• **Given data**:
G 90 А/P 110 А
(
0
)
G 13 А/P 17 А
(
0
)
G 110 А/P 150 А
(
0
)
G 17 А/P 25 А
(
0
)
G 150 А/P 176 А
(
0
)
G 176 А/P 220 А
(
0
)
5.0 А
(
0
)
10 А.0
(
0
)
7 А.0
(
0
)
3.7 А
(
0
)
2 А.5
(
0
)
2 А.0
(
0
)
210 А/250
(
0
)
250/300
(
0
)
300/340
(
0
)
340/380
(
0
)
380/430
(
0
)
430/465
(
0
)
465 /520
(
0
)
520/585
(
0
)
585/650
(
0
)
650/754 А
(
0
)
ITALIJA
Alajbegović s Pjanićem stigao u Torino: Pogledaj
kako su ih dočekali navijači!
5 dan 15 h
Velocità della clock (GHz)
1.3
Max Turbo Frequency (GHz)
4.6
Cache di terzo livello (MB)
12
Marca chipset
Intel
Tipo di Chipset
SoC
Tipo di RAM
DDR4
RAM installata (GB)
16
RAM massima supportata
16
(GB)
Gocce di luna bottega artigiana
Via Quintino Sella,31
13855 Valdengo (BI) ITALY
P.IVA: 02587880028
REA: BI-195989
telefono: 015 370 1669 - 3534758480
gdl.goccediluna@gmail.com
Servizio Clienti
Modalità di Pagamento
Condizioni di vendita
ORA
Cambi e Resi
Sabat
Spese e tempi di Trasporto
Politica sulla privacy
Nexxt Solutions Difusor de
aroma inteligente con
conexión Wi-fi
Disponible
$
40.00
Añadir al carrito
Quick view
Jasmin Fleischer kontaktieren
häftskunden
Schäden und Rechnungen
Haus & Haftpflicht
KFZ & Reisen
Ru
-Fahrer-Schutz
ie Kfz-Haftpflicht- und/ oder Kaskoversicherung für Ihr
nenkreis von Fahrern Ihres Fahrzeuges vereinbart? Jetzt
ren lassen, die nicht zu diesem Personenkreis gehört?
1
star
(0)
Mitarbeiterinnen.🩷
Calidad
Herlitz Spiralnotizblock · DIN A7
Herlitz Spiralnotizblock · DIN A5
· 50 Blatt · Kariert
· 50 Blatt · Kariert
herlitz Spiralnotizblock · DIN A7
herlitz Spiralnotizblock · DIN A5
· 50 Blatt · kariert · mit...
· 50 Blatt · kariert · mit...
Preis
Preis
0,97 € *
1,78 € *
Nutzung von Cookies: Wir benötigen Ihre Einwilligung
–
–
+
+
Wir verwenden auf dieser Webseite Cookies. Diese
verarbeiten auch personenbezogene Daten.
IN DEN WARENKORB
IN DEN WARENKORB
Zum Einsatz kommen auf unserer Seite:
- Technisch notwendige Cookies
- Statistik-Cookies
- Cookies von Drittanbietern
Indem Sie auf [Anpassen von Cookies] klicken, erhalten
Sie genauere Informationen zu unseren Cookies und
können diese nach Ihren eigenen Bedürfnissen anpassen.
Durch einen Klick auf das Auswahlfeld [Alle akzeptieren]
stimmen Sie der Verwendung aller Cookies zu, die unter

• **Task to complete**:
For this exercise, output the entries above exactly as written.

• **Reply to the task**:
G 90 А/P 110 А
(
0
)
G 13 А/P 17 А
(
0
)
G 110 А/P 150 А
(
0
)
G 17 А/P 25 А
(
0
)
G 150 А/P 176 А
(
0
)
G 176 А/P 220 А
(
0
)
5.0 А
(
0
)
10 А.0
(
0
)
7 А.0
(
0
)
3.7 А
(
0
)
2 А.5
(
0
)
2 А.0
(
0
)
210 А/250
(
0
)
250/300
(
0
)
300/340
(
0
)
340/380
(
0
)
380/430
(
0
)
430/465
(
0
)
465 /520
(
0
)
520/585
(
0
)
585/650
(
0
)
650/754 А
(
0
)
ITALIJA
Alajbegović s Pjanićem stigao u Torino: Pogledaj
kako su ih dočekali navijači!
5 dan 15 h
Velocità della clock (GHz)
1.3
Max Turbo Frequency (GHz)
4.6
Cache di terzo livello (MB)
12
Marca chipset
Intel
Tipo di Chipset
SoC
Tipo di RAM
DDR4
RAM installata (GB)
16
RAM massima supportata
16
(GB)
Gocce di luna bottega artigiana
Via Quintino Sella,31
13855 Valdengo (BI) ITALY
P.IVA: 02587880028
REA: BI-195989
telefono: 015 370 1669 - 3534758480
gdl.goccediluna@gmail.com
Servizio Clienti
Modalità di Pagamento
Condizioni di vendita
ORA
Cambi e Resi
Sabat
Spese e tempi di Trasporto
Politica sulla privacy
Nexxt Solutions Difusor de
aroma inteligente con
conexión Wi-fi
Disponible
$
40.00
Añadir al carrito
Quick view
Jasmin Fleischer kontaktieren
häftskunden
Schäden und Rechnungen
Haus & Haftpflicht
KFZ & Reisen
Ru
-Fahrer-Schutz
ie Kfz-Haftpflicht- und/ oder Kaskoversicherung für Ihr
nenkreis von Fahrern Ihres Fahrzeuges vereinbart? Jetzt
ren lassen, die nicht zu diesem Personenkreis gehört?
1
star
(0)
Mitarbeiterinnen.🩷
Calidad
Herlitz Spiralnotizblock · DIN A7
Herlitz Spiralnotizblock · DIN A5
· 50 Blatt · Kariert
· 50 Blatt · Kariert
herlitz Spiralnotizblock · DIN A7
herlitz Spiralnotizblock · DIN A5
· 50 Blatt · kariert · mit...
· 50 Blatt · kariert · mit...
Preis
Preis
0,97 € *
1,78 € *
Nutzung von Cookies: Wir benötigen Ihre Einwilligung
–
–
+
+
Wir verwenden auf dieser Webseite Cookies. Diese
verarbeiten auch personenbezogene Daten.
IN DEN WARENKORB
IN DEN WARENKORB
Zum Einsatz kommen auf unserer Seite:
- Technisch notwendige Cookies
- Statistik-Cookies
- Cookies von Drittanbietern
Indem Sie auf [Anpassen von Cookies] klicken, erhalten
Sie genauere Informationen zu unseren Cookies und
können diese nach Ihren eigenen Bedürfnissen anpassen.
Durch einen Klick auf das Auswahlfeld [Alle akzeptieren]
stimmen Sie der Verwendung aller Cookies zu, die unter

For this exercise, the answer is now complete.